Retraites complémentaires : pour quelques milliards d’euros
Le projet d’accord sur les retraites complémentaires, bouclé et ouvert à la signature des syndicats depuis le 18 mars, n’est pas à la hauteur des difficultés financières de l’Association générale des institutions de retraite des cadres (Agirc), créée en 1947, et de l’Association des régimes de retraite complémentaire (Arrco) créée en 1961. Les deux régimes sont devenus déficitaires en 2009, et leurs réserves seront épuisées en 2023 pour l’Agirc (cadres) et en 2033 pour l’Arrco (non cadres).
A l’horizon de 2030, leur déficit, de l’ordre de 3,6 milliards d’euros cette année, atteindrait 117,2 milliards en l’absence de relèvement des bornes d’âge de la retraite (60 à 62 ans pour l’âge légal de départ et 65 à 67 ans pour celui de la pension sans décote). La réforme des retraites de 2010, imposée par Nicolas Sarkozy, ramène ce déficit à 43,6 milliards, le passage à 67 ans rapportant à lui seul 23,5 milliards.
Les autres mesures d’économies négociées depuis l’ouverture de la négociation le 25 novembre ne rapportent in fine qu’une broutille : quelques milliards. L’alignement du rendement de l’Agirc sur celui de l’Arrco en deux ans (2011-2012) renfloue les caisses de retraite complémentaire de 8,7 milliards. Mais leur stabilisation entre 2012 et 2015 coûte 9,1 milliards. Des économies sur les dotations de gestion et d’action sociale rapportent plus de 3 milliards. Le chiffrage des mesures relatives aux majorations familiales n’est pas encore connu, mais il devrait être de l’ordre de quelques milliards.
La mensualisation des allocations de retraite complémentaire est ce qui rapporte le plus : 20,9 milliards à l’horizon de 2030, du fait notamment des possibilités de placement que l’opération rend possible. Sans elle, la situation serait nettement plus mauvaise.

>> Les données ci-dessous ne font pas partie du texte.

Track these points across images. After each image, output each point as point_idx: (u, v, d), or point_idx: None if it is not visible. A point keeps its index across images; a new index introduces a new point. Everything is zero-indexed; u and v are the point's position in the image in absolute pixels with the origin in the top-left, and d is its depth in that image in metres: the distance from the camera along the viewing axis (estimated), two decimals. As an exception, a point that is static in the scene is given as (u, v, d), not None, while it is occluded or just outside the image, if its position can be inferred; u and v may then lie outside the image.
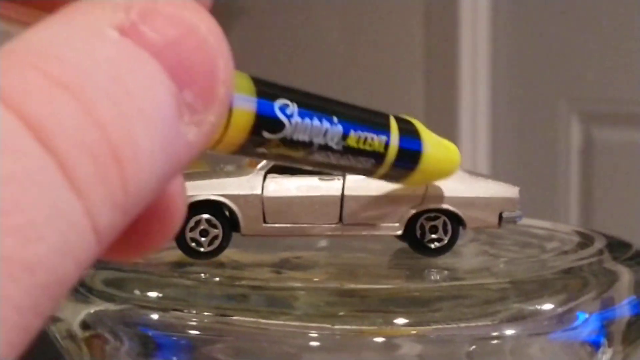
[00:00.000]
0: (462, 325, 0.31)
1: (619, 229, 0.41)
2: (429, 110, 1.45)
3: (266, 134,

Même si ces chiffrages sont affinés dans les jours prochains, une chose est sûre : les régimes de retraite complémentaire sont fragilisés par la non augmentation de leurs ressources. Celles-ci peuvent provenir soit d’une hausse des cotisations mais la présidente du Medef Laurence Parisot y a opposé son veto, soit de financements complémentaires par l’impôt, ce qui change la nature du système. Le chef de file de la délégation de Force Ouvrière, Philippe Pihet, l’a fait observer vendredi soir : “les réserves de l’Agirc et de l’Arrco changent de nature. D’amortisseurs, elles deviennent réservoirs et s’il n’y a pas de volonté de mettre du carburant dans la machine, nous ne tiendrons pas”.
Le projet d’accord, sur lequel les syndicats se prononceront à partir de lundi, prévoit, certes, un rendez-vous au second semestre de 2015 pour faire le point sur la situation économique, pour actualiser les prévisions d’équilibre et examiner, le cas échéant, la question d’une augmentation des ressources que le vieillissement de la population - les retraités sont plus nombreux et la durée de vie à la retraite s’allonge - rend nécessaire.
Sauf, bien sûr, à vouloir privatiser le système et l’ouvrir davantage à la capitalisation. “Derrière tout cela, on change de modèle. Je ne suis pas là pour brader la retraite par répartition. Les assureurs n’attendent que cela”, a insisté toute la soirée de vendredi Danièle Karniewicz, chef de file de la CFE-CGC et présidente de la Caisse nationale d’assurance vieillesse (CNAV).